▸ **Your task**: Give the lines of the material verbatim, from the first line to the line with "the program prompts", including both.

Top of Data to process

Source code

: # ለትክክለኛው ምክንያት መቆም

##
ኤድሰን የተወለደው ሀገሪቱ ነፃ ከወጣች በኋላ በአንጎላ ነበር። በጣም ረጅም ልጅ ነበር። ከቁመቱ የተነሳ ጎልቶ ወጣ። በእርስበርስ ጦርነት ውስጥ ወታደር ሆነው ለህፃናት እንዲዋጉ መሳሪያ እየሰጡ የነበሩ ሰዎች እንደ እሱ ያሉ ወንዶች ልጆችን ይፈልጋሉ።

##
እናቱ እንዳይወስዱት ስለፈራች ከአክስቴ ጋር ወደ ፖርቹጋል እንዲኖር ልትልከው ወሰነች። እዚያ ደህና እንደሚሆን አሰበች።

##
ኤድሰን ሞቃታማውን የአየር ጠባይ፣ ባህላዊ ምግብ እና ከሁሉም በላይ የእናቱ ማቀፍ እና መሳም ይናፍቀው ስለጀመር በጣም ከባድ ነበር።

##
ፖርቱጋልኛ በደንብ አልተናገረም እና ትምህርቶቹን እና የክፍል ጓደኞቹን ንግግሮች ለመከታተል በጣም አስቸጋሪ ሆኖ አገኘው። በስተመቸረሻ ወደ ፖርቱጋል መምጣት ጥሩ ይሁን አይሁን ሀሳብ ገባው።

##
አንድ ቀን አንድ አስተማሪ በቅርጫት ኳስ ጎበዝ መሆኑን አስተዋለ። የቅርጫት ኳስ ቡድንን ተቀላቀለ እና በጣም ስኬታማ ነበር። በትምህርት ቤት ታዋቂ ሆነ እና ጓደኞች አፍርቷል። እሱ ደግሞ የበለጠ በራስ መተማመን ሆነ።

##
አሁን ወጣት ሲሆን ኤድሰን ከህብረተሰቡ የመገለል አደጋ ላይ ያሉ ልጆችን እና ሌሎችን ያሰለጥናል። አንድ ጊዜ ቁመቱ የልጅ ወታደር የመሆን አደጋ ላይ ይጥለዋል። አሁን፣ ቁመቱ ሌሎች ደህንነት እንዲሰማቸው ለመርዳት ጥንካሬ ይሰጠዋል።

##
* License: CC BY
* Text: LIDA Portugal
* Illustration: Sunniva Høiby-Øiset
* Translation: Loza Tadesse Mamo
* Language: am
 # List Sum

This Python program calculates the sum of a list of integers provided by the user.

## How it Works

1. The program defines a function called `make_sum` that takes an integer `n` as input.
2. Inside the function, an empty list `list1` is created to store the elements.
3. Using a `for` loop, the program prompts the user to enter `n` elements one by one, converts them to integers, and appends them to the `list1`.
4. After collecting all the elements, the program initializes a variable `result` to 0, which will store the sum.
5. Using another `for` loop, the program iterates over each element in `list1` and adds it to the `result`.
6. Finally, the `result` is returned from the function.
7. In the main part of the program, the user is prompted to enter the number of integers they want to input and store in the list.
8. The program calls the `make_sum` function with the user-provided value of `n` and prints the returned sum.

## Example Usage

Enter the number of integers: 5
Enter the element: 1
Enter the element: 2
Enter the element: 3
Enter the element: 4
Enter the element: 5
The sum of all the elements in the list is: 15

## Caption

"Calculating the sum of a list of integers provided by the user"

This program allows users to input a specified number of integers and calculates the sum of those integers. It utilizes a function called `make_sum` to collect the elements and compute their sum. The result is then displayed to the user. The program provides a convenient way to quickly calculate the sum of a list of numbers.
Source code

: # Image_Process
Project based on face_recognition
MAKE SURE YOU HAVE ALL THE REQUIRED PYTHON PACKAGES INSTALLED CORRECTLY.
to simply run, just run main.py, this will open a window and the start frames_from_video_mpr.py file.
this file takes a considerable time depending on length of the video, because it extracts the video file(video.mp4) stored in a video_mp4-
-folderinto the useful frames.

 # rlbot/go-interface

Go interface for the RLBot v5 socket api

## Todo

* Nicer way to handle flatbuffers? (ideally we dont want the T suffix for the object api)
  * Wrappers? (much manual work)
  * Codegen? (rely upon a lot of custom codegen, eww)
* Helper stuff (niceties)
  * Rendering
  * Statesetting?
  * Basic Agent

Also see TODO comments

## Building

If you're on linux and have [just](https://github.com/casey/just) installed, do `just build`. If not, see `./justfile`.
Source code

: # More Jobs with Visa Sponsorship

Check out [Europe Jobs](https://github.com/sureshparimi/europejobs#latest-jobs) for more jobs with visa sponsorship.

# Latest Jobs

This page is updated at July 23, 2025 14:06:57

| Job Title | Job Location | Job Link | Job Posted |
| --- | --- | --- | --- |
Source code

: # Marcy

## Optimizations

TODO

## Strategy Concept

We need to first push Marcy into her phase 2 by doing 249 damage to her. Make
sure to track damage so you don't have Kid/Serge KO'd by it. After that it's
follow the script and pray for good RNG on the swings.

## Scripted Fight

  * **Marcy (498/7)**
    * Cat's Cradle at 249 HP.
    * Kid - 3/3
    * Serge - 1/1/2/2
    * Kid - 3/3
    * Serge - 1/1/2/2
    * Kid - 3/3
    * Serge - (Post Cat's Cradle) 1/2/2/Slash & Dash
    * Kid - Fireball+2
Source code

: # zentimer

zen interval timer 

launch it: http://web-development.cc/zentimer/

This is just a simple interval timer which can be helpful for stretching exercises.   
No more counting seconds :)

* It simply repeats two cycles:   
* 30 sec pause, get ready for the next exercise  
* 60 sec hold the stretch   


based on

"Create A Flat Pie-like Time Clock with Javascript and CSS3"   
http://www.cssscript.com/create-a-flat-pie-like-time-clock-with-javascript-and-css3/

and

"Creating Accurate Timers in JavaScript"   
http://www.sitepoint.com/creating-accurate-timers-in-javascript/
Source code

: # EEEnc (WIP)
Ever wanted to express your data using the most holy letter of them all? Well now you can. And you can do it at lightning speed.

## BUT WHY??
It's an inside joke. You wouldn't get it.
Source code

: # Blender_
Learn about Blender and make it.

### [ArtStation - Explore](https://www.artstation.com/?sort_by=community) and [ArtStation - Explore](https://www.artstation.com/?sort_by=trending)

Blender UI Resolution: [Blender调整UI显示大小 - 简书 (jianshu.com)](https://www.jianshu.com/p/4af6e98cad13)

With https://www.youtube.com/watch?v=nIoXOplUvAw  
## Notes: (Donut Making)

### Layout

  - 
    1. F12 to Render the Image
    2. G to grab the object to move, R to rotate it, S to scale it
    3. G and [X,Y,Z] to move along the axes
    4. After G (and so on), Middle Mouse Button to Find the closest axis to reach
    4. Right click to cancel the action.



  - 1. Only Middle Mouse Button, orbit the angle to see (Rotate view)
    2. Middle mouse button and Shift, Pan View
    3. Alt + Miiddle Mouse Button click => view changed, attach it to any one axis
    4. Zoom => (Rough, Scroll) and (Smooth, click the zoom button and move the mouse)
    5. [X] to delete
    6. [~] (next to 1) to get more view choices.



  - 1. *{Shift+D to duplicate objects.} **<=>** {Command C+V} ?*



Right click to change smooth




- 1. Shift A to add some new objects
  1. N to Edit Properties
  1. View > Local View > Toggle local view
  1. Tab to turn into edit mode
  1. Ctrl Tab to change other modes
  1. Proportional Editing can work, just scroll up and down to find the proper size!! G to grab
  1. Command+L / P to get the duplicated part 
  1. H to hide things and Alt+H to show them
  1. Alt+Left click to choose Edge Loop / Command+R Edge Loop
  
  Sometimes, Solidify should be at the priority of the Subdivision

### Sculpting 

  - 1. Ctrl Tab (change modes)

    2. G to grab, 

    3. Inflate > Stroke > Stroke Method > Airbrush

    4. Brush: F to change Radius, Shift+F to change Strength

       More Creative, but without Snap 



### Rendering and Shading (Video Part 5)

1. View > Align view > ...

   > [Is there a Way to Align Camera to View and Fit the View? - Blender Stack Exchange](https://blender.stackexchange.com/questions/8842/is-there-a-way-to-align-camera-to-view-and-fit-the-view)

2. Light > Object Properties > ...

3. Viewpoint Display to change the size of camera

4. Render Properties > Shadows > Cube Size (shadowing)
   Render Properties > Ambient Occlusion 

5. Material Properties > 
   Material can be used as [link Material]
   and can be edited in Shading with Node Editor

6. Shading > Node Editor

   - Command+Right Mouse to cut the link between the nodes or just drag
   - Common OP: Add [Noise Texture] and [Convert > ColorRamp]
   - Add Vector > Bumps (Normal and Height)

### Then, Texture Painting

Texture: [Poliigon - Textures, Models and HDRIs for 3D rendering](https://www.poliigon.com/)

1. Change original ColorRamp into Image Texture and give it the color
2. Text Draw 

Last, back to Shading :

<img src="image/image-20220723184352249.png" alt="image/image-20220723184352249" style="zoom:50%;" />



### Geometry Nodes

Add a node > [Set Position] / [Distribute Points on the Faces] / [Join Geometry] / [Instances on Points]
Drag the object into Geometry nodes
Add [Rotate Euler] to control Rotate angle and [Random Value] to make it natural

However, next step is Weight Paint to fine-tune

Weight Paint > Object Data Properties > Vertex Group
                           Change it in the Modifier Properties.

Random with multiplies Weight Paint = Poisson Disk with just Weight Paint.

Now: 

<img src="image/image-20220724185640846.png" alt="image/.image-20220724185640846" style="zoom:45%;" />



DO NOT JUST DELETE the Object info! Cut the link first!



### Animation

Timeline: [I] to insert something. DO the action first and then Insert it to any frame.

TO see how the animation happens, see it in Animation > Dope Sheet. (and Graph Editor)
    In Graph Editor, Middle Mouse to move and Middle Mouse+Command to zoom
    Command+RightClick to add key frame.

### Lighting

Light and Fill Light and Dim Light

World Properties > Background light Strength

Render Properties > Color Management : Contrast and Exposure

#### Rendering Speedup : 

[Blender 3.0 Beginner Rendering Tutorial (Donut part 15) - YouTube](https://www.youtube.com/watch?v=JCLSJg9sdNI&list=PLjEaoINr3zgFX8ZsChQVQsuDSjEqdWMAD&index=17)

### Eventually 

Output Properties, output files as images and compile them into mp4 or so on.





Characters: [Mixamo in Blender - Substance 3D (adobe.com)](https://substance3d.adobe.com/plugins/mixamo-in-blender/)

Bottom of Data to process

▸ **Exercise solution**:
Source code

: # ለትክክለኛው ምክንያት መቆም

##
ኤድሰን የተወለደው ሀገሪቱ ነፃ ከወጣች በኋላ በአንጎላ ነበር። በጣም ረጅም ልጅ ነበር። ከቁመቱ የተነሳ ጎልቶ ወጣ። በእርስበርስ ጦርነት ውስጥ ወታደር ሆነው ለህፃናት እንዲዋጉ መሳሪያ እየሰጡ የነበሩ ሰዎች እንደ እሱ ያሉ ወንዶች ልጆችን ይፈልጋሉ።

##
እናቱ እንዳይወስዱት ስለፈራች ከአክስቴ ጋር ወደ ፖርቹጋል እንዲኖር ልትልከው ወሰነች። እዚያ ደህና እንደሚሆን አሰበች።

##
ኤድሰን ሞቃታማውን የአየር ጠባይ፣ ባህላዊ ምግብ እና ከሁሉም በላይ የእናቱ ማቀፍ እና መሳም ይናፍቀው ስለጀመር በጣም ከባድ ነበር።

##
ፖርቱጋልኛ በደንብ አልተናገረም እና ትምህርቶቹን እና የክፍል ጓደኞቹን ንግግሮች ለመከታተል በጣም አስቸጋሪ ሆኖ አገኘው። በስተመቸረሻ ወደ ፖርቱጋል መምጣት ጥሩ ይሁን አይሁን ሀሳብ ገባው።

##
አንድ ቀን አንድ አስተማሪ በቅርጫት ኳስ ጎበዝ መሆኑን አስተዋለ። የቅርጫት ኳስ ቡድንን ተቀላቀለ እና በጣም ስኬታማ ነበር። በትምህርት ቤት ታዋቂ ሆነ እና ጓደኞች አፍርቷል። እሱ ደግሞ የበለጠ በራስ መተማመን ሆነ።

##
አሁን ወጣት ሲሆን ኤድሰን ከህብረተሰቡ የመገለል አደጋ ላይ ያሉ ልጆችን እና ሌሎችን ያሰለጥናል። አንድ ጊዜ ቁመቱ የልጅ ወታደር የመሆን አደጋ ላይ ይጥለዋል። አሁን፣ ቁመቱ ሌሎች ደህንነት እንዲሰማቸው ለመርዳት ጥንካሬ ይሰጠዋል።

##
* License: CC BY
* Text: LIDA Portugal
* Illustration: Sunniva Høiby-Øiset
* Translation: Loza Tadesse Mamo
* Language: am
 # List Sum

This Python program calculates the sum of a list of integers provided by the user.

## How it Works

1. The program defines a function called `make_sum` that takes an integer `n` as input.
2. Inside the function, an empty list `list1` is created to store the elements.
3. Using a `for` loop, the program prompts the user to enter `n` elements one by one, converts them to integers, and appends them to the `list1`.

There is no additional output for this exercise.